Instruction – Reproduce each row below word for word, leaving out the pictures.

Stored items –

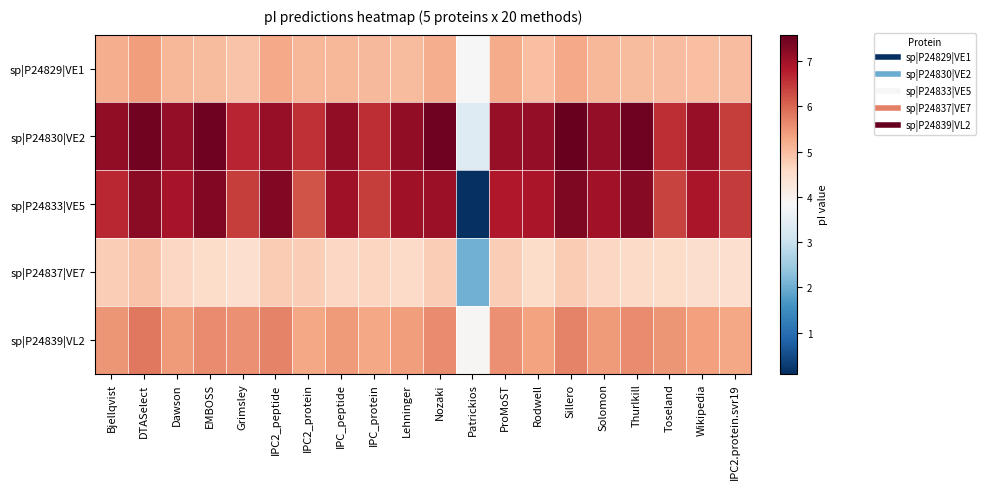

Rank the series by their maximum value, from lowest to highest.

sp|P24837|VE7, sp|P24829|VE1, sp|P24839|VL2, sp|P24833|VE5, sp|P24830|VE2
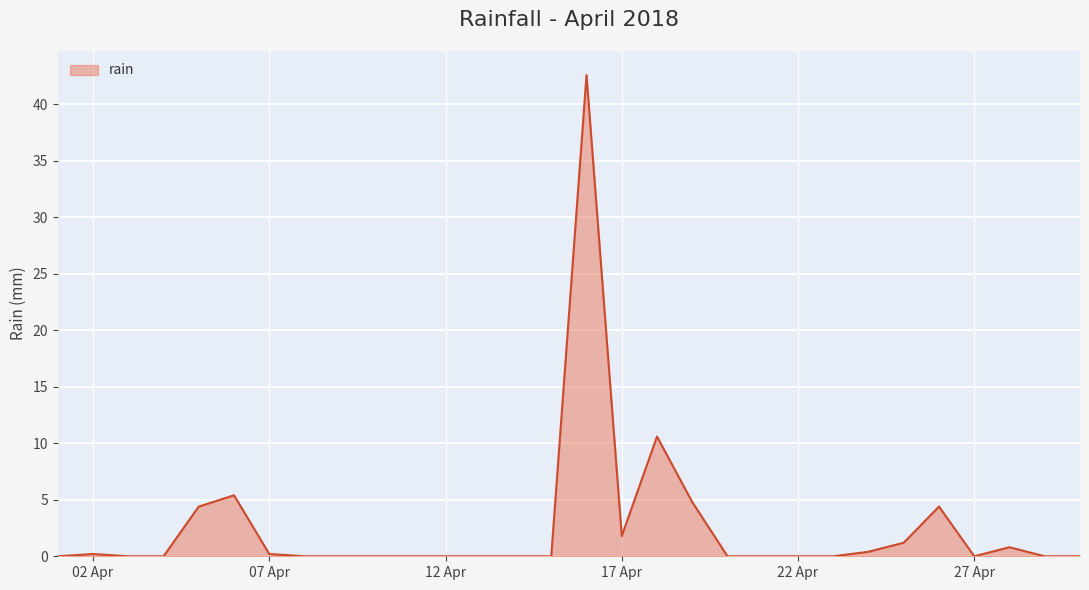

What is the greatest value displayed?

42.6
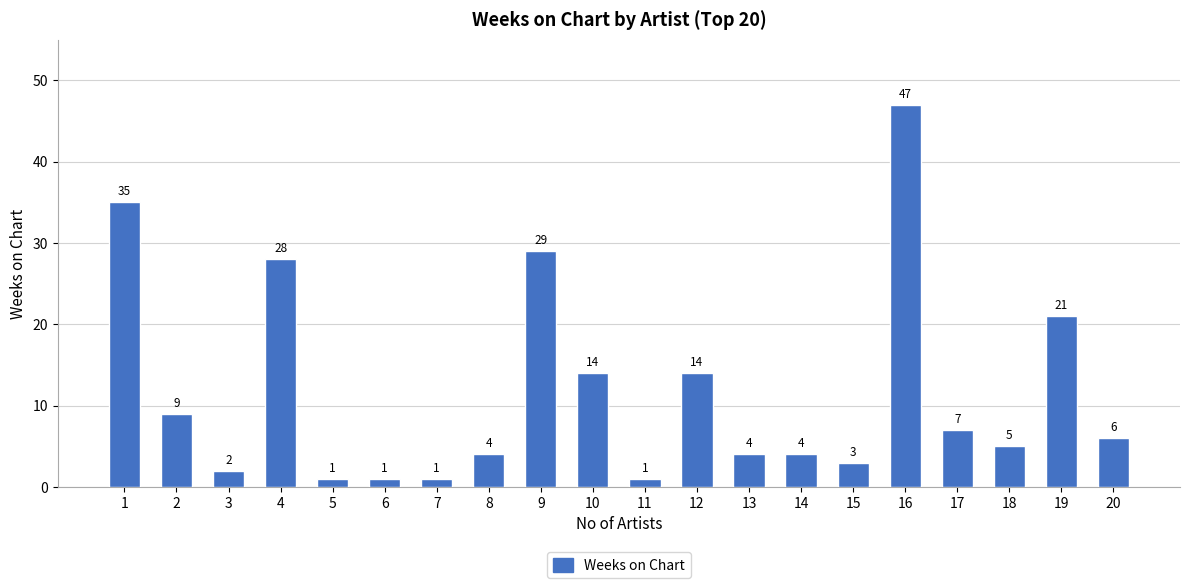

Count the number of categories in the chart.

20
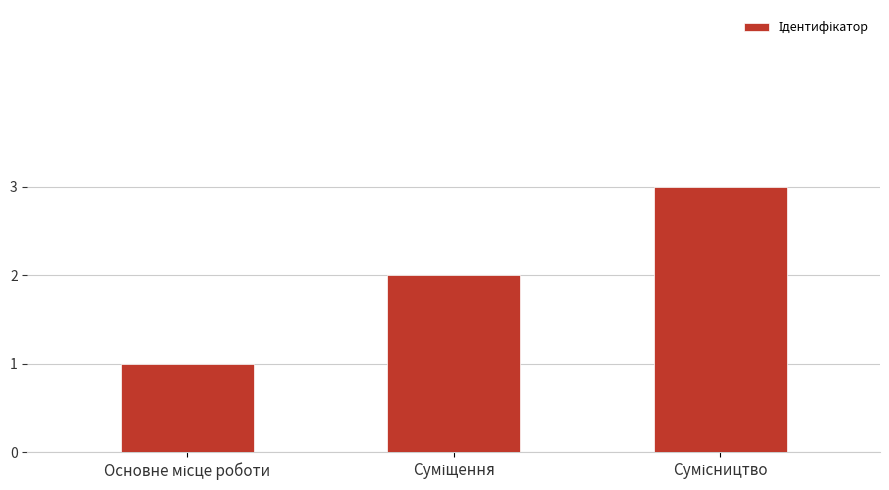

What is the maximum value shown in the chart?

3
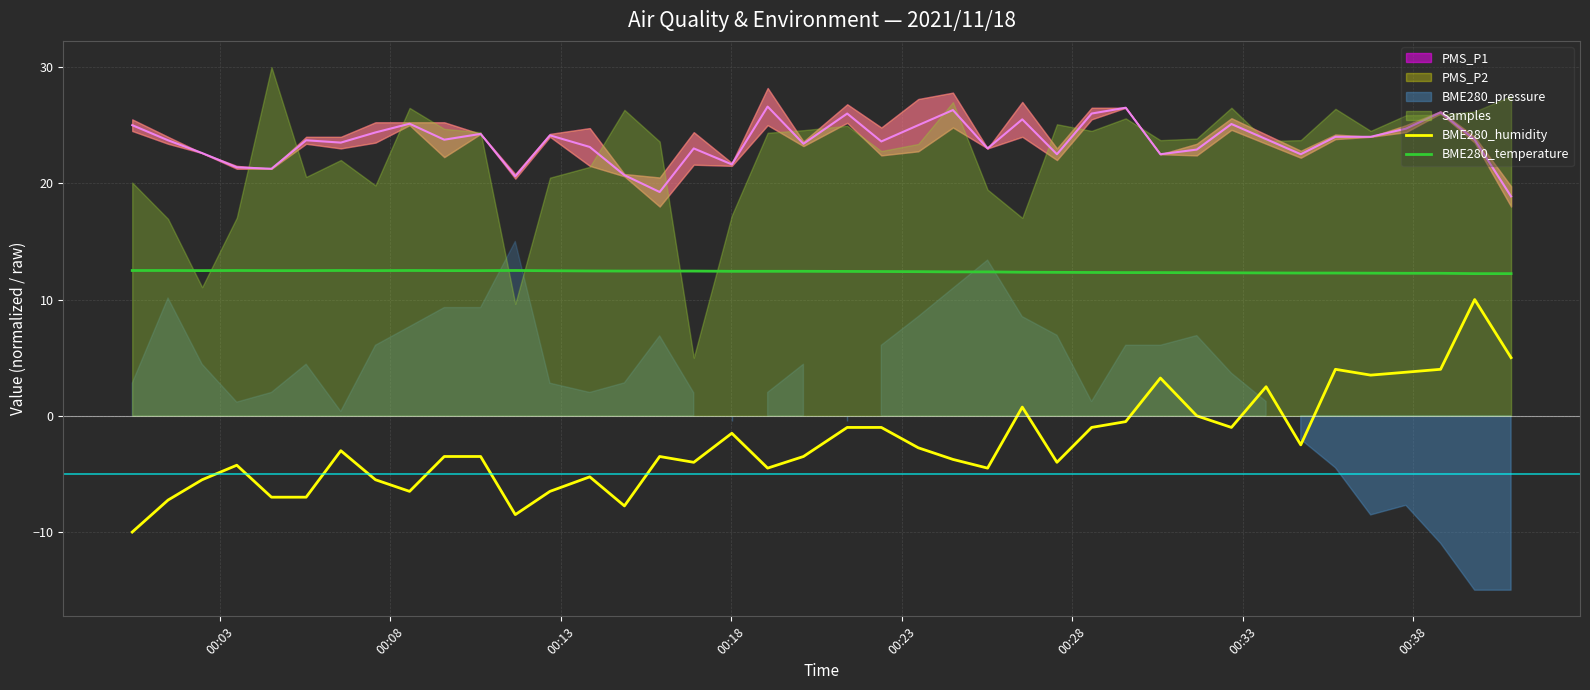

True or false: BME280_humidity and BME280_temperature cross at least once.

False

Written answer –
Rank the series by their maximum value, from lowest to highest.

sp|P24837|VE7, sp|P24829|VE1, sp|P24839|VL2, sp|P24833|VE5, sp|P24830|VE2

What is the greatest value displayed?

42.6

Count the number of categories in the chart.

20

What is the maximum value shown in the chart?

3

True or false: BME280_humidity and BME280_temperature cross at least once.

False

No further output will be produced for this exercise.